The scope of this report and review is limited to a review of only the code presented by the Synthetix team and only the source code Macro notes as being within the scope of Macro’s review within this report. This report does not include an audit of the deployment scripts used to deploy the Solidity contracts in the repository corresponding to this audit. Specifically, for the avoidance of doubt, this report does not constitute investment advice, is not intended to be relied upon as investment advice, is not an endorsement of this project or team, and it is not a guarantee as to the absolute security of the project. In this report you may through hypertext or other computer links, gain access to websites operated by persons other than Macro.
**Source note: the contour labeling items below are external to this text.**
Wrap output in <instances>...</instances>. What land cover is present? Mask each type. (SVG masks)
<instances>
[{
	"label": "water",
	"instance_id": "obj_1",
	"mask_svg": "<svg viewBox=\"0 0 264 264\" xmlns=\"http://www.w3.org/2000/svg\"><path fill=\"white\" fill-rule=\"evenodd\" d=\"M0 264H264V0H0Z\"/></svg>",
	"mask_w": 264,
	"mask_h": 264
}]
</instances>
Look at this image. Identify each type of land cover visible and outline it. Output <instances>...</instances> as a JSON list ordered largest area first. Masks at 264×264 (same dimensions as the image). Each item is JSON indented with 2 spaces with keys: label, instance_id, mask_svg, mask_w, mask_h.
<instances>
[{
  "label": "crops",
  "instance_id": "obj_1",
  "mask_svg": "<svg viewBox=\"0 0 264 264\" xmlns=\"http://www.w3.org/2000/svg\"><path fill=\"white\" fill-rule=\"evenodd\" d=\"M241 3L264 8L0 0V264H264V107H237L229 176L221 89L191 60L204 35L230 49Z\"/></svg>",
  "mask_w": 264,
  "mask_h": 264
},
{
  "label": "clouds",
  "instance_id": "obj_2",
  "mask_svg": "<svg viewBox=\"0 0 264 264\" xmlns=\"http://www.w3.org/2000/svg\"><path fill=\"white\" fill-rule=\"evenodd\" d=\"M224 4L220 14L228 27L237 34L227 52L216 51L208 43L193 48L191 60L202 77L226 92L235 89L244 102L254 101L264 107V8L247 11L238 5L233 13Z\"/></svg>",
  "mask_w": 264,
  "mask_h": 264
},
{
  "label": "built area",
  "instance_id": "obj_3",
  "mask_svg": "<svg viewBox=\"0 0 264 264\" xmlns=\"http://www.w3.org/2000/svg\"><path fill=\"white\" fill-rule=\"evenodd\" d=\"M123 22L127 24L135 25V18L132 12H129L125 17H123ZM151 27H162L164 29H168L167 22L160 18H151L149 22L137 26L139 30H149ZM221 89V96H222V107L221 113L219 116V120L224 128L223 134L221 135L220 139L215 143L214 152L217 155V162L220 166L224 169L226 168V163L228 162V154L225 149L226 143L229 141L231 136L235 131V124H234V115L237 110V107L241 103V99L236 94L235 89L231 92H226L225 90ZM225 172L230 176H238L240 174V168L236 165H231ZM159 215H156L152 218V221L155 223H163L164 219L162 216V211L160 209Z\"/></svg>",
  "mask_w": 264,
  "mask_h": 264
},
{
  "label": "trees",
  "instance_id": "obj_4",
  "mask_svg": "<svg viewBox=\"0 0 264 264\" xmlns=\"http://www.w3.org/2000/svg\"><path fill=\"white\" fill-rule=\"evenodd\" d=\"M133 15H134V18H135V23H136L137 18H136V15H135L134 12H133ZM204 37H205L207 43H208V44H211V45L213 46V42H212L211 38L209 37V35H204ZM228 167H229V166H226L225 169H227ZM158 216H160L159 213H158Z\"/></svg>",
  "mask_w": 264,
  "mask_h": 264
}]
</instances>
Such hyperlinks are provided for your reference and convenience only, and are the exclusive responsibility of such websites’ owners. You agree that Macro is not responsible for the content or operation of such websites, and that Macro shall have no liability to your or any other person or entity for the use of third party websites. Macro assumes no responsibility for the use of third party software and shall have no liability whatsoever to any person or entity for the accuracy or completeness of any outcome generated by such software.